The pandemic also brought an overload of preprints. “You had to judge which un-peer-reviewed papers were worth pursuing. Readers were scared for their families, jobs, the world. There was huge responsibility.”
Her approach: transparency. “Sometimes you have to say, ‘This is my understanding now, it could change.’ Transparency builds trust.”
Quick-Fire Round
Print or digital for reading science news?
“I prefer print, but I read digital.”
One scientific breakthrough you wish you had covered?
“The gene-edited babies.”
Coffee, tea, or something else when writing on deadline?
“Tea.”
Favourite scientist (living or historical)?
“Einstein or Darwin.”
Science myth you wish everyone would stop believing?
“‘Vaccines don’t work.’”
Mentor or role model?
“I didn’t know any journalists growing up. Honestly, my late dad. He told me I could do anything.”
Parting Advice
I ask Ahuja for one piece of advice for aspiring journalists. Her answer is quick, layered, and almost a manifesto:
“Read. Consume. Think deeply about the world. Practise your writing. Get outside your comfort zone. Experience life, everything you do feeds into your work. Take opportunities. Be open to them.”
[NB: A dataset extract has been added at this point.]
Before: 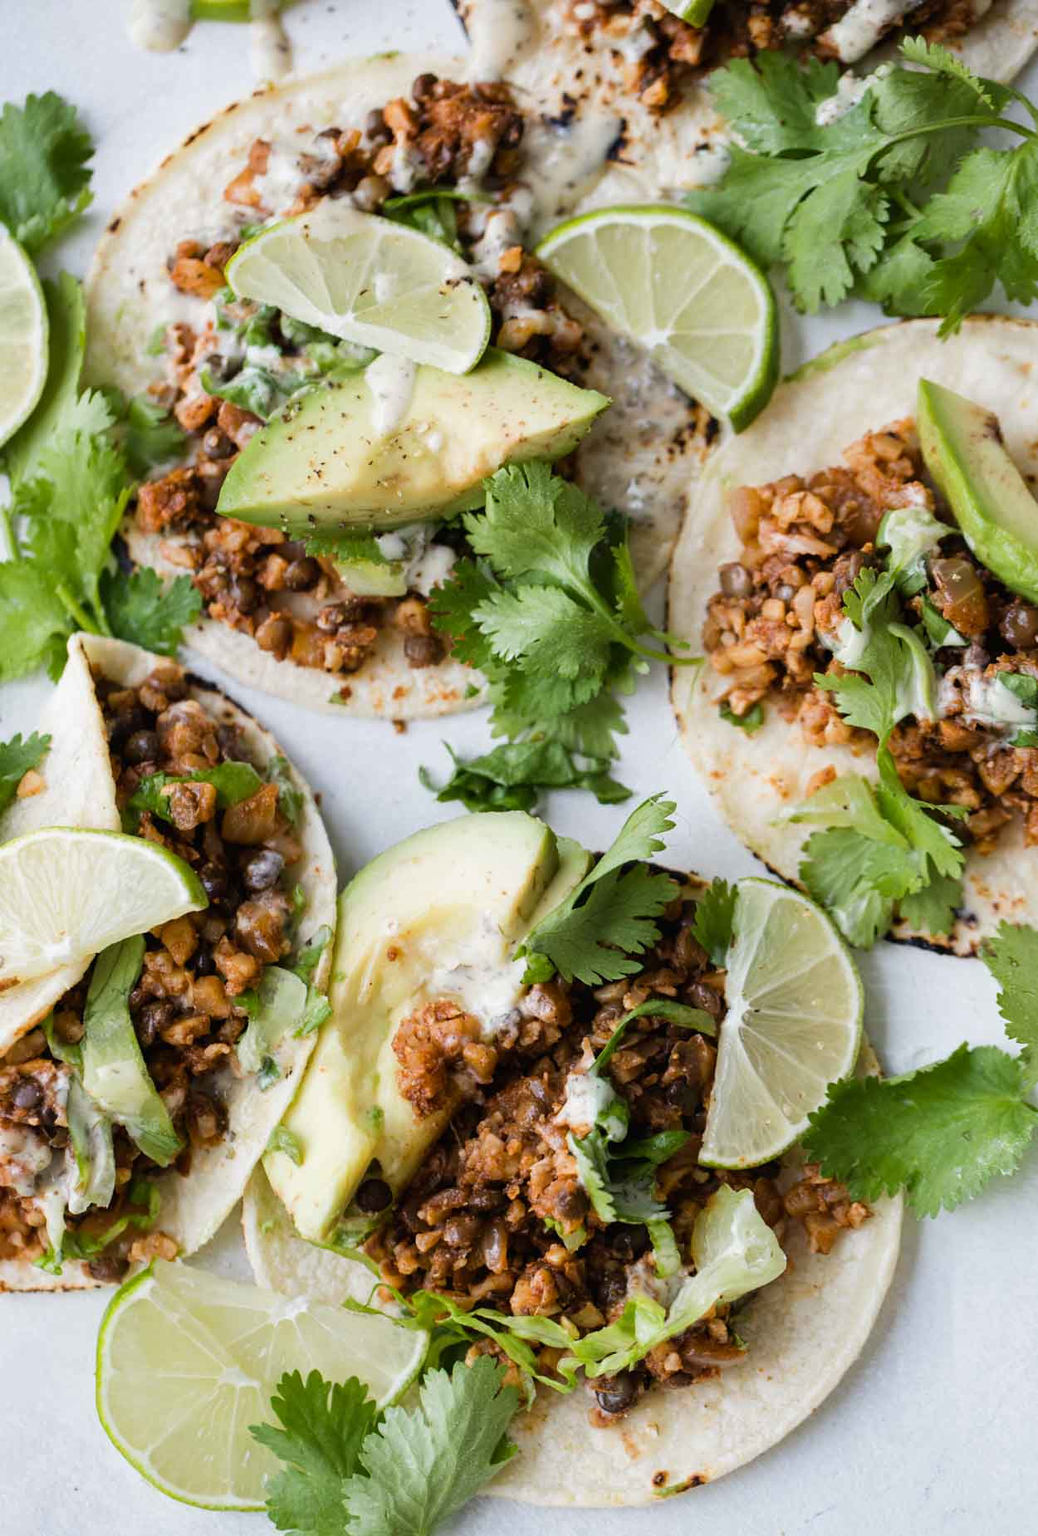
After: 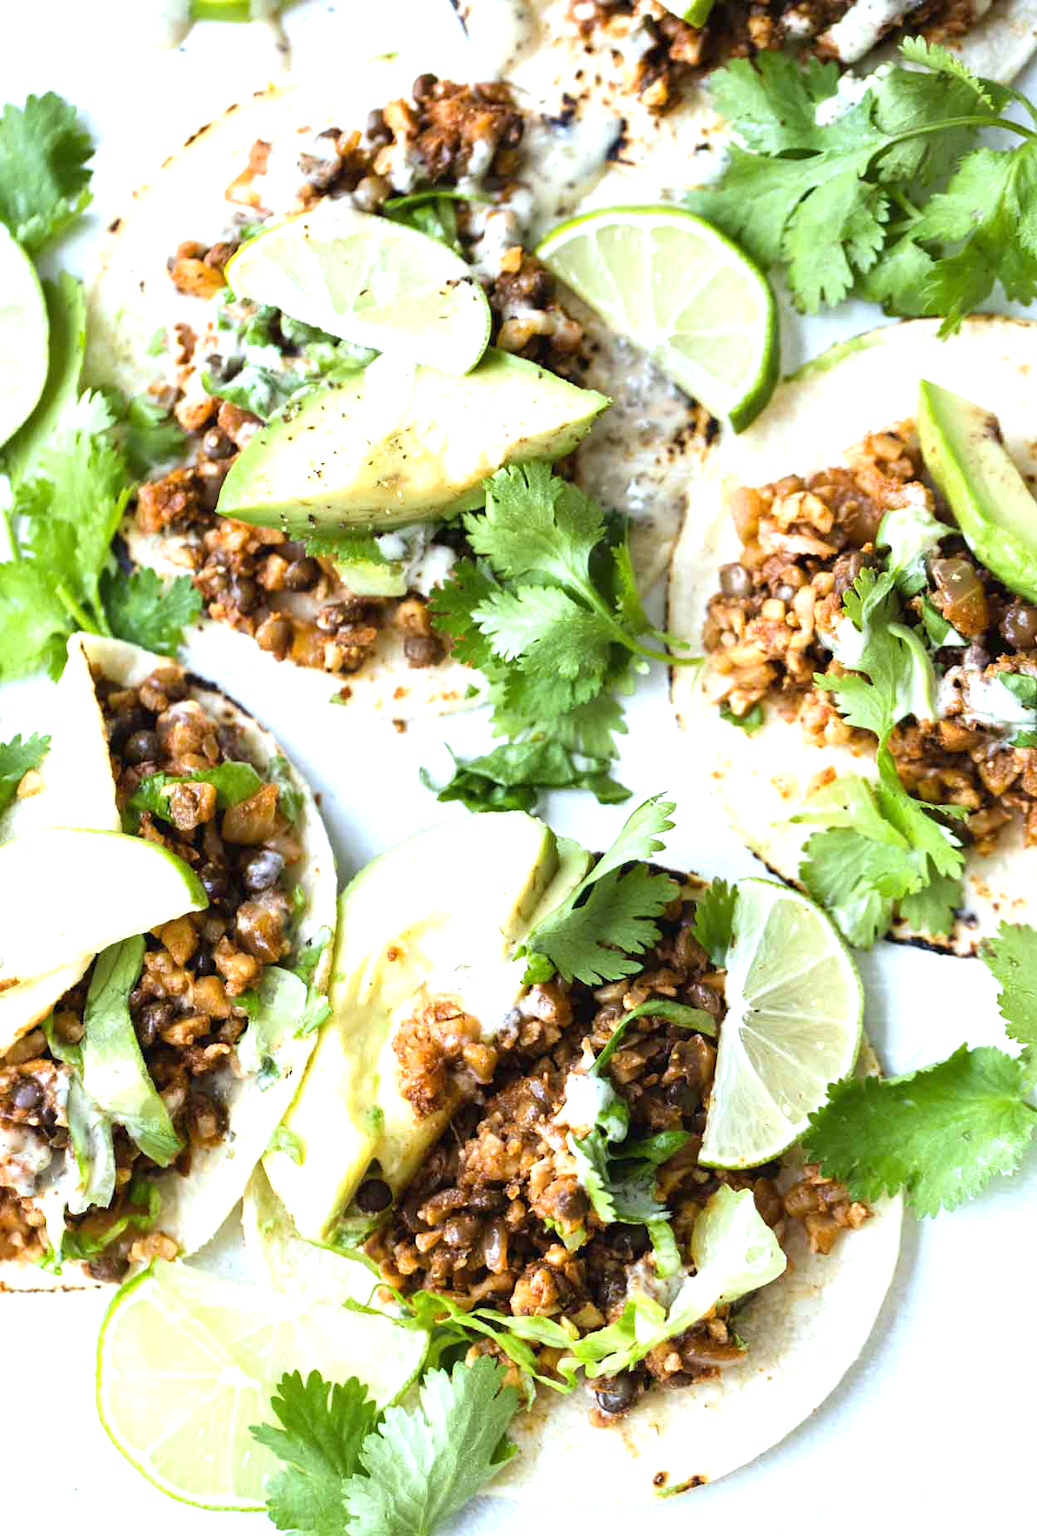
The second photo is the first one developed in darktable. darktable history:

Then she adds the line that encapsulates her whole career:
“Talk to people who are not like you.”
It is not just philosophy; it shaped her pandemic reporting.
“The two most important conversations I had in early Covid weren’t with scientists,” she says. “One was with a Sainsbury’s supermarket worker who told me she wouldn’t send her kids to school because Eton had closed, ‘if it’s not safe enough for the Eton boys, it’s not safe enough for mine.’ That was when I realised school attendance would become a big issue.”
“The second was with someone who feared that ethnic minority communities might become guinea pigs for the vaccine, a concern rooted in historical abuses like the Tuskegee syphilis experiment. Those conversations shaped how I wrote about the pandemic.”
She pauses, then adds:
“Life is there to be experienced, and it will make you a better journalist.”
It is advice that reflects her own career: a journalist who has spent three decades not just reporting on science, but allowing it, and the people affected by it, to challenge and change her.